### What the exercise asks:
Your answer must be an exact copy of the records, with no pictures included.

### Source material:
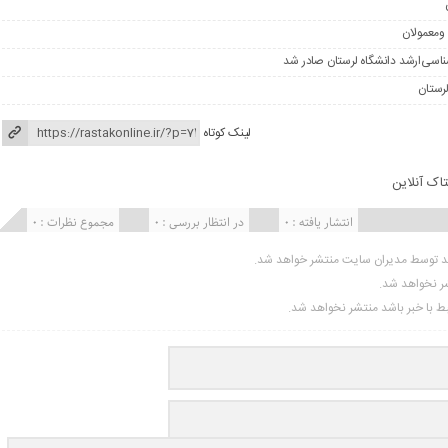
ومعمولان
لینک کوتاه
تاک آنلاین
انتشار یافته : ۰
در انتظار بررسی : 0
مجموع نظرات : 0
ید توسط مدیران سایت منتشر خواهد شد.
شر نخواهد شد.
تبط با خبر باشد منتشر نخواهد شد.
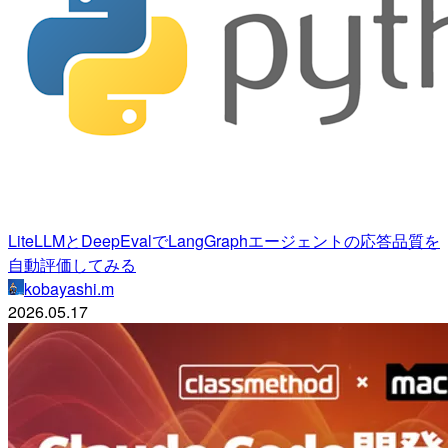
LiteLLMとDeepEvalでLangGraphエージェントの応答品質を
自動評価してみる
kobayashi.m
2026.05.17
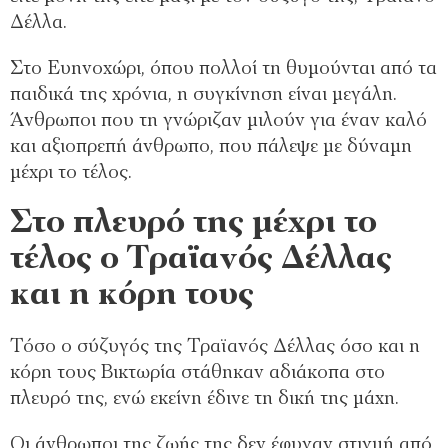
Δέλλα.
Στο Ευηνοχώρι, όπου πολλοί τη θυμούνται από τα
παιδικά της χρόνια, η συγκίνηση είναι μεγάλη.
Άνθρωποι που τη γνώριζαν μιλούν για έναν καλό
και αξιοπρεπή άνθρωπο, που πάλεψε με δύναμη
μέχρι το τέλος.
Στο πλευρό της μέχρι το
τέλος ο Τραϊανός Δέλλας
και η κόρη τους
Τόσο ο σύζυγός της Τραϊανός Δέλλας όσο και η
κόρη τους Βικτωρία στάθηκαν αδιάκοπα στο
πλευρό της, ενώ εκείνη έδινε τη δική της μάχη.
Οι άνθρωποι της ζωής της δεν έφυγαν στιγμή από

### Response box:
ومعمولان
لینک کوتاه
تاک آنلاین
انتشار یافته : ۰
در انتظار بررسی : 0
مجموع نظرات : 0
ید توسط مدیران سایت منتشر خواهد شد.
شر نخواهد شد.
تبط با خبر باشد منتشر نخواهد شد.
LiteLLMとDeepEvalでLangGraphエージェントの応答品質を
自動評価してみる
kobayashi.m
2026.05.17
Δέλλα.
Στο Ευηνοχώρι, όπου πολλοί τη θυμούνται από τα
παιδικά της χρόνια, η συγκίνηση είναι μεγάλη.
Άνθρωποι που τη γνώριζαν μιλούν για έναν καλό
και αξιοπρεπή άνθρωπο, που πάλεψε με δύναμη
μέχρι το τέλος.
Στο πλευρό της μέχρι το
τέλος ο Τραϊανός Δέλλας
και η κόρη τους
Τόσο ο σύζυγός της Τραϊανός Δέλλας όσο και η
κόρη τους Βικτωρία στάθηκαν αδιάκοπα στο
πλευρό της, ενώ εκείνη έδινε τη δική της μάχη.
Οι άνθρωποι της ζωής της δεν έφυγαν στιγμή από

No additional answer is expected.